Compare Data Against Distributions
Source:R/tbl-hai-distribution-comparison.R
hai_distribution_comparison_tbl.Rd
This function will attempt to get some key information on the data you pass to it. It will also automatically normalize the data from 0 to 1. This will not change the distribution just it's scale in order to make sure that many different types of distributions can be fit to the data, which should help identify what the distribution of the passed data could be.
The resulting output has attributes added to it that get used in other functions that are meant to compliment each other.
This function will automatically pass the .x
parameter to hai_skewness_vec()
and hai_kurtosis_vec()
in order to help create the random data
from the distributions.
The distributions that can be chosen from are:
Distribution | R stats::dist |
normal | rnorm |
uniform | runif |
exponential | rexp |
logistic | rlogis |
beta | rbeta |
lognormal | rlnorm |
gamma | rgamma |
weibull | weibull |
chisquare | rchisq |
cauchy | rcauchy |
hypergeometric | rhyper |
f | rf |
poisson | rpois |
Usage
hai_distribution_comparison_tbl(
.x,
.distributions = c("gamma", "beta"),
.normalize = TRUE
)
Details
Get information on the empirical distribution of your data along with
generated densities of other distributions. This information is in the resulting
tibble that is generated. Three columns will generate, Distribution, from the
param .distributions
, dist_data
which is a list vector of density
values passed to the underlying stats r distribution function, and density_data
,
which is the dist_data
column passed to list(stats::density(unlist(dist_data)))

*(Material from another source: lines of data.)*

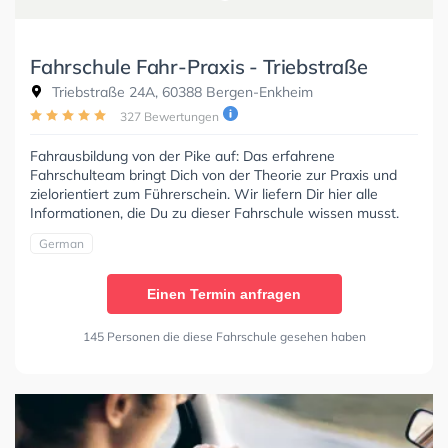
Fahrschule Fahr-Praxis - Triebstraße
Triebstraße 24A, 60388 Bergen-Enkheim
327 Bewertungen
Fahrausbildung von der Pike auf: Das erfahrene
Fahrschulteam bringt Dich von der Theorie zur Praxis und
zielorientiert zum Führerschein. Wir liefern Dir hier alle
Informationen, die Du zu dieser Fahrschule wissen musst.
German
Einen Termin anfragen
145 Personen die diese Fahrschule gesehen haben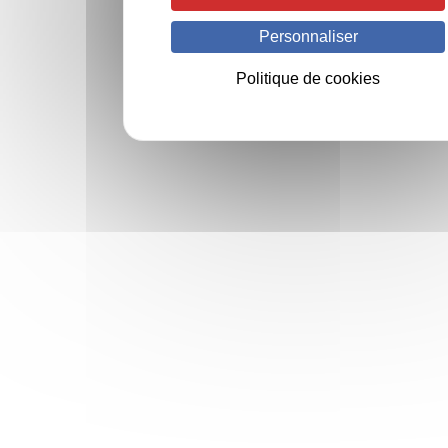
Personnaliser
Politique de cookies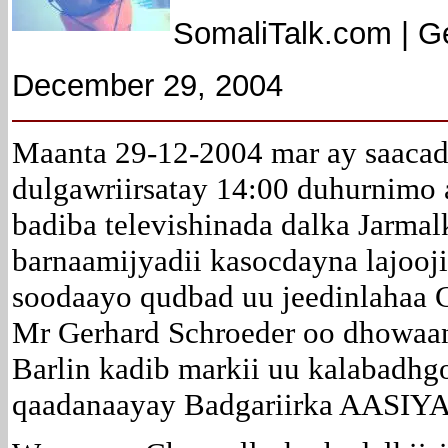
SomaliTalk.com | 
December 29, 2004
Maanta 29-12-2004 mar ay saaca
dulgawriirsatay 14:00 duhurnimo
badiba televishinada dalka Jarma
barnaamijyadii kasocdayna lajoojiy
soodaayo qudbad uu jeedinlahaa 
Mr Gerhard Schroeder oo dhowaa
Barlin kadib markii uu kalabadhgo
qaadanaayay Badgariirka AASIYA 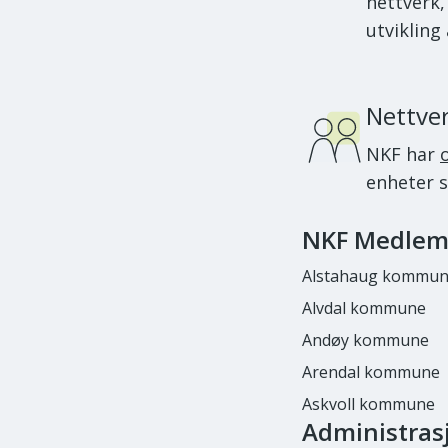
nettverk,
utvikling 
Nettve
NKF har
enheter s
NKF Medle
Alstahaug kommu
Alvdal kommune
Andøy kommune
Arendal kommune
Askvoll kommune
Administras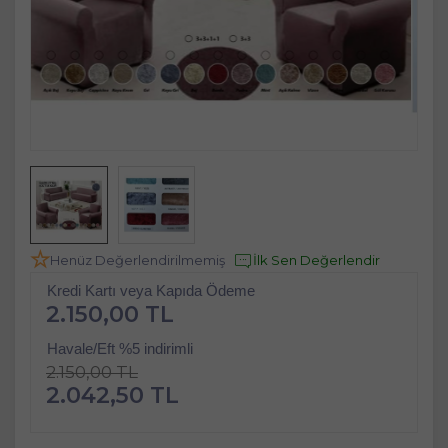
Henüz Değerlendirilmemiş
İlk Sen Değerlendir
Kredi Kartı veya Kapıda Ödeme
2.150,00 TL
Havale/Eft %5 indirimli
2.150,00 TL
2.042,50 TL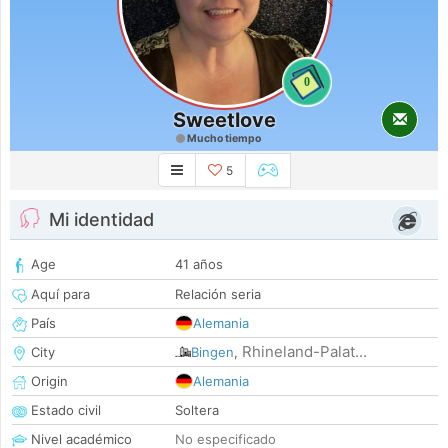
0
Sweetlove
Mucho tiempo
5
Mi identidad
Age
41 años
Aquí para
Relación seria
País
Alemania
Rhineland-Palat...
City
Bingen
,
Origin
Alemania
Estado civil
Soltera
Nivel académico
No especificado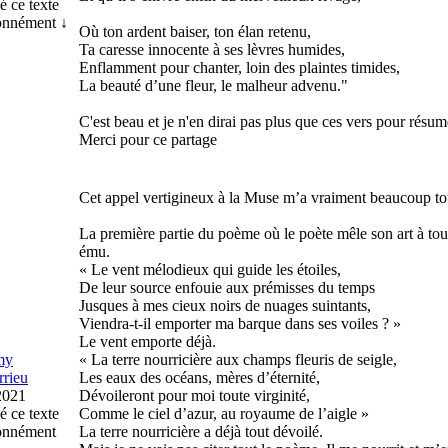
é ce texte
onnément ↓
Où ton ardent baiser, ton élan retenu,
Ta caresse innocente à ses lèvres humides,
Enflamment pour chanter, loin des plaintes timides,
La beauté d’une fleur, le malheur advenu."
C'est beau et je n'en dirai pas plus que ces vers pour résum
Merci pour ce partage
Cet appel vertigineux à la Muse m’a vraiment beaucoup tou
La première partie du poème où le poète mêle son art à to
ému.
« Le vent mélodieux qui guide les étoiles,
De leur source enfouie aux prémisses du temps
Jusques à mes cieux noirs de nuages suintants,
Viendra-t-il emporter ma barque dans ses voiles ? »
Le vent emporte déjà.
my
« La terre nourricière aux champs fleuris de seigle,
rrieu
Les eaux des océans, mères d’éternité,
2021
Dévoileront pour moi toute virginité,
é ce texte
Comme le ciel d’azur, au royaume de l’aigle »
onnément
La terre nourricière a déjà tout dévoilé.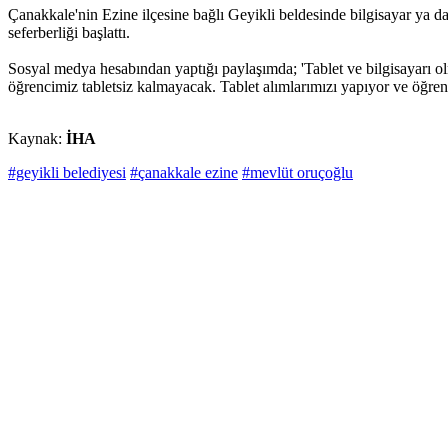
Çanakkale'nin Ezine ilçesine bağlı Geyikli beldesinde bilgisayar ya d
seferberliği başlattı.
Sosyal medya hesabından yaptığı paylaşımda; 'Tablet ve bilgisayarı o
öğrencimiz tabletsiz kalmayacak. Tablet alımlarımızı yapıyor ve öğrenc
Kaynak:
İHA
#geyikli belediyesi
#çanakkale ezine
#mevlüt oruçoğlu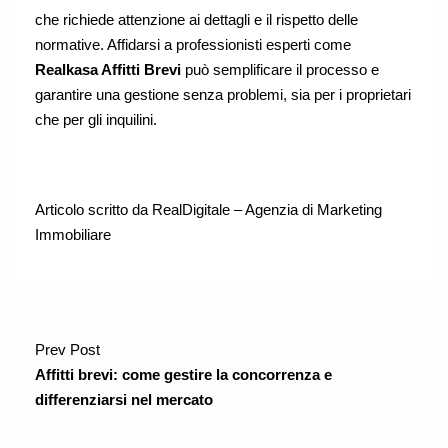
che richiede attenzione ai dettagli e il rispetto delle
normative. Affidarsi a professionisti esperti come
Realkasa Affitti Brevi
può semplificare il processo e
garantire una gestione senza problemi, sia per i proprietari
che per gli inquilini.
Articolo scritto da
RealDigitale – Agenzia di Marketing
Immobiliare
Prev Post
Affitti brevi: come gestire la concorrenza e
differenziarsi nel mercato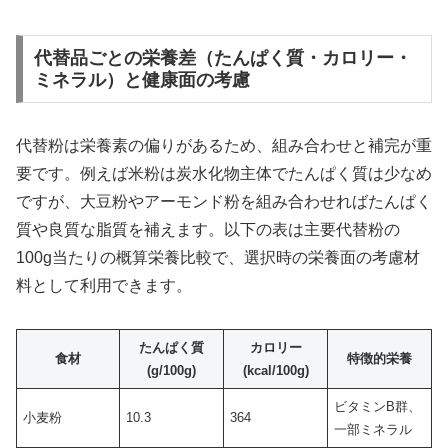
代替品ごとの栄養差（たんぱく質・カロリー・
ミネラル）と健康面の考慮
代替粉は栄養素の偏りがあるため、組み合わせと補完が重
要です。例えば米粉は炭水化物主体でたんぱく質は少なめ
ですが、大豆粉やアーモンド粉を組み合わせればたんぱく
質や良質な脂質を補えます。以下の表は主要代替粉の
100g当たりの概算栄養比較で、選択時の栄養面の考慮材
料として利用できます。
たんぱく質
カロリー
食材
特徴的栄養
(g/100g)
(kcal/100g)
ビタミンB群、
小麦粉
10.3
364
一部ミネラル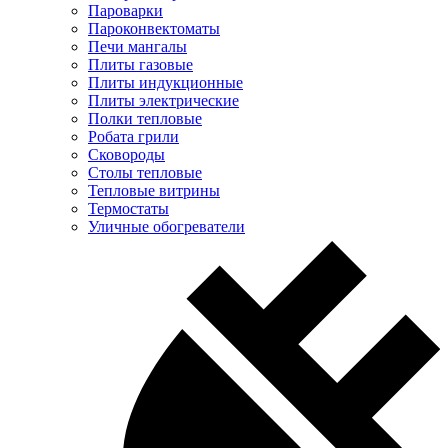
Пароварки
Пароконвектоматы
Печи мангалы
Плиты газовые
Плиты индукционные
Плиты электрические
Полки тепловые
Робата грили
Сковороды
Столы тепловые
Тепловые витрины
Термостаты
Уличные обогреватели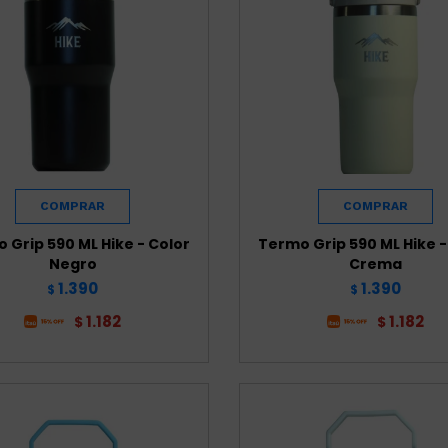
 Grip 590 ML Hike - Color
Termo Grip 590 ML Hike -
Negro
Crema
1.390
1.390
$
$
1.182
1.182
$
$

This has the effect of giving you the desired vector that can be used in resultant
plots (dist_data
) or you can interact with the density
object itself.
If the skewness of the distribution is negative, then for the gamma and beta
distributions the skew is set equal to the kurtosis and the kurtosis is set
equal to sqrt((skew)^2)
See also
Other Distribution Functions:
hai_get_density_data_tbl()
,
hai_get_dist_data_tbl()
Examples
x_vec <- hai_scale_zero_one_vec(mtcars$mpg)
df <- hai_distribution_comparison_tbl(
.x = x_vec,
.distributions = c("beta", "gamma")
)
df
#> # A tibble: 3 × 3
#> distribution dist_data density_data
#> <chr> <list> <list>
#> 1 beta <dbl [32]> <density>
#> 2 gamma <dbl [32]> <density>
#> 3 empirical <dbl [32]> <density>